INSTRUCTIONS FOR THE TASK
Return every line from the one with "of being exploited.</font>" through the one with "[15]: http://en.wikipedia.org/wiki/Sexual_stimulation", inclusive, exactly as it appears below.

PROVIDED ENTRIES below:

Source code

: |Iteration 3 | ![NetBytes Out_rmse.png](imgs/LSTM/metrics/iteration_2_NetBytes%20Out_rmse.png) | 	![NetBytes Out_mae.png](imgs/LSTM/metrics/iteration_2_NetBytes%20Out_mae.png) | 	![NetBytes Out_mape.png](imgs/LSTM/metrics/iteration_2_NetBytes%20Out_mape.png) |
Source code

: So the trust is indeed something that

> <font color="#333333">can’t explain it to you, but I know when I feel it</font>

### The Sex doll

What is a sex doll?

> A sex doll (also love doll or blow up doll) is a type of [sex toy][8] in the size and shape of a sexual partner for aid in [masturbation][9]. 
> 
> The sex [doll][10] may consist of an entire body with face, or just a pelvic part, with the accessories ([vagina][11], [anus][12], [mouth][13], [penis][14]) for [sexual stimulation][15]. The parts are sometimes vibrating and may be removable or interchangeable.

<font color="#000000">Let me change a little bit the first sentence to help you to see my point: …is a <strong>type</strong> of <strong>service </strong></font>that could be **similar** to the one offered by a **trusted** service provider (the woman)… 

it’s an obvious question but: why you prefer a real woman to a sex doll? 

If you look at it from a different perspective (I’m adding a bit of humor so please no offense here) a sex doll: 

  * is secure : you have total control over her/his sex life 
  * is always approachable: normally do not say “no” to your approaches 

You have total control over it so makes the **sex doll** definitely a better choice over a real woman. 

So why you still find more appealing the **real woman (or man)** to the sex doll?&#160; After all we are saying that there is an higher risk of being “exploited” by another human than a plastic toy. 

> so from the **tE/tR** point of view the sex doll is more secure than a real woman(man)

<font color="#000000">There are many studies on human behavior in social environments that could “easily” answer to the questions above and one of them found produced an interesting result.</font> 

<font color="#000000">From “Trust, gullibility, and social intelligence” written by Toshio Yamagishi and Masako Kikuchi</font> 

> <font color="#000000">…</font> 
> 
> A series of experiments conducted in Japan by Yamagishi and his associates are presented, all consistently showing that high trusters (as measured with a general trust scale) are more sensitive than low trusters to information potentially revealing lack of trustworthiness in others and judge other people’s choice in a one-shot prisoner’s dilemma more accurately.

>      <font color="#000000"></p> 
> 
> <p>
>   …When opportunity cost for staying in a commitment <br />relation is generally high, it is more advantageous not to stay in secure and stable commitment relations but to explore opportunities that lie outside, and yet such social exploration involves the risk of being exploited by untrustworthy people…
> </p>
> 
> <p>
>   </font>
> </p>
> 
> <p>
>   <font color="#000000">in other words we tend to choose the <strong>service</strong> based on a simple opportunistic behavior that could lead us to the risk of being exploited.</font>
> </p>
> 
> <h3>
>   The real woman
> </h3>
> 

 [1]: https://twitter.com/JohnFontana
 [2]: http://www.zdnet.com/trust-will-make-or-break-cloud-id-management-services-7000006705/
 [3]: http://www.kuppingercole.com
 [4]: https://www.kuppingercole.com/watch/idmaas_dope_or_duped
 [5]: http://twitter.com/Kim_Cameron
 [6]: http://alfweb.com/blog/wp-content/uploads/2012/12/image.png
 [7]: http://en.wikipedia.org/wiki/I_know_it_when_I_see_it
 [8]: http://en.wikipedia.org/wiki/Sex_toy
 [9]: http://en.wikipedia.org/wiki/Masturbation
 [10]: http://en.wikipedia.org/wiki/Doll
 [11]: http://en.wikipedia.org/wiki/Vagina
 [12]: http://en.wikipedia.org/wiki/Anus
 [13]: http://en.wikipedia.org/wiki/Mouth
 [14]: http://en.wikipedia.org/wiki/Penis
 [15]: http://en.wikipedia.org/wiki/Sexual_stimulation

End of PROVIDED ENTRIES.
PROVIDED ENTRIES below:

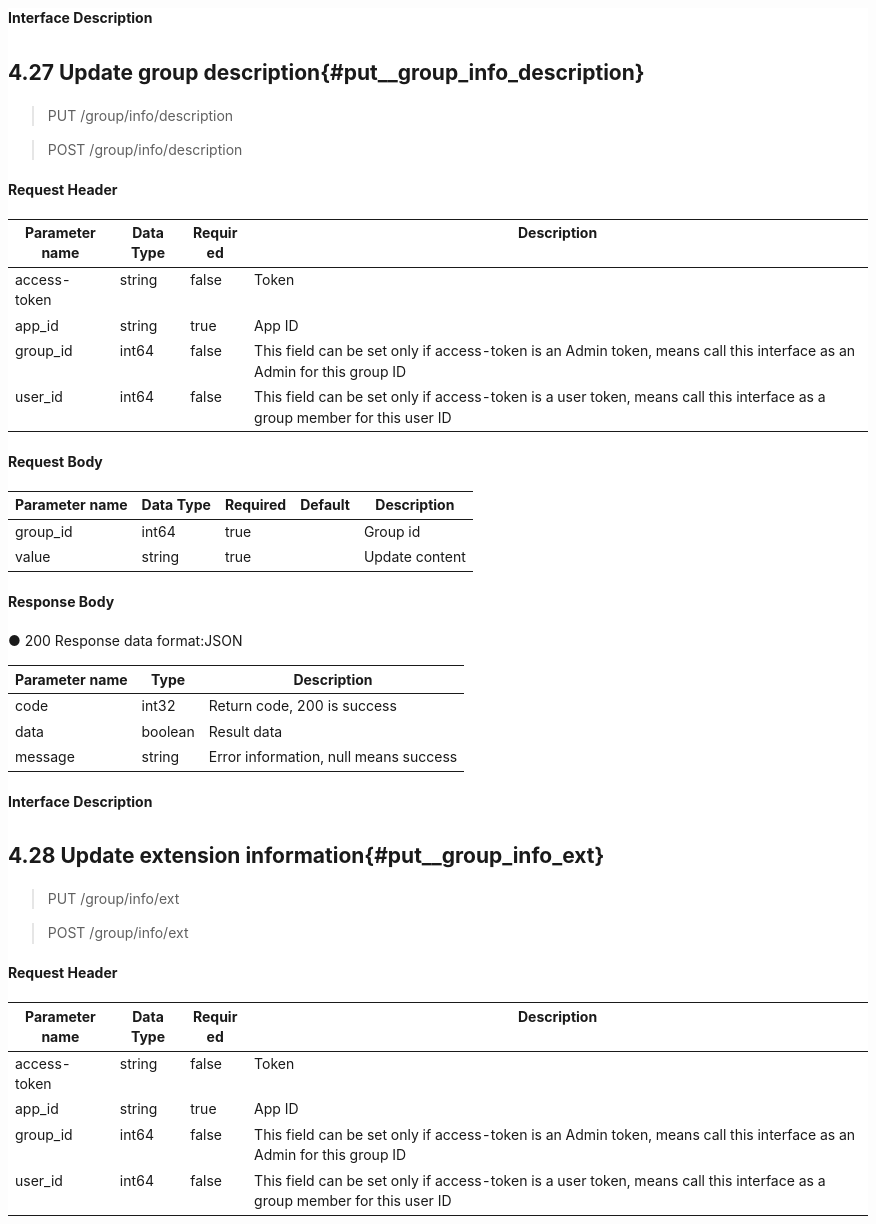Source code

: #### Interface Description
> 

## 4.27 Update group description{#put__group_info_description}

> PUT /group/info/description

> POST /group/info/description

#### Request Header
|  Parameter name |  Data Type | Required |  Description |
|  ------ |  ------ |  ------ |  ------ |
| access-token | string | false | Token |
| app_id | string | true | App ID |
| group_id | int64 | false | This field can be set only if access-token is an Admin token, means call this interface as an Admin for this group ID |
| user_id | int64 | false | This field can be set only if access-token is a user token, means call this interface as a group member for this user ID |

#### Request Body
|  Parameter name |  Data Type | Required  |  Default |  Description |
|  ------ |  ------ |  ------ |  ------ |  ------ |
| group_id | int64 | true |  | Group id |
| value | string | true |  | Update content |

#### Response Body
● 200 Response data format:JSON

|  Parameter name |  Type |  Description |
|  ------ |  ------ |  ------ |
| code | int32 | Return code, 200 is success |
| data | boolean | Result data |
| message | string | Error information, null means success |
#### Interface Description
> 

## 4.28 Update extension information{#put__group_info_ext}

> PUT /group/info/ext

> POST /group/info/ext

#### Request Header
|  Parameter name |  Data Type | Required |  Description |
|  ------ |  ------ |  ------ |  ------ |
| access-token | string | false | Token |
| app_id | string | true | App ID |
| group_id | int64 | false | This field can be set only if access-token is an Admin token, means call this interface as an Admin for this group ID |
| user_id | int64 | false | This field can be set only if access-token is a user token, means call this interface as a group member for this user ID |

End of PROVIDED ENTRIES.

RESPONSE TO THIS TASK
>   <font color="#000000">in other words we tend to choose the <strong>service</strong> based on a simple opportunistic behavior that could lead us to the risk of being exploited.</font>
> </p>
> 
> <h3>
>   The real woman
> </h3>
> 

 [1]: https://twitter.com/JohnFontana
 [2]: http://www.zdnet.com/trust-will-make-or-break-cloud-id-management-services-7000006705/
 [3]: http://www.kuppingercole.com
 [4]: https://www.kuppingercole.com/watch/idmaas_dope_or_duped
 [5]: http://twitter.com/Kim_Cameron
 [6]: http://alfweb.com/blog/wp-content/uploads/2012/12/image.png
 [7]: http://en.wikipedia.org/wiki/I_know_it_when_I_see_it
 [8]: http://en.wikipedia.org/wiki/Sex_toy
 [9]: http://en.wikipedia.org/wiki/Masturbation
 [10]: http://en.wikipedia.org/wiki/Doll
 [11]: http://en.wikipedia.org/wiki/Vagina
 [12]: http://en.wikipedia.org/wiki/Anus
 [13]: http://en.wikipedia.org/wiki/Mouth
 [14]: http://en.wikipedia.org/wiki/Penis
 [15]: http://en.wikipedia.org/wiki/Sexual_stimulation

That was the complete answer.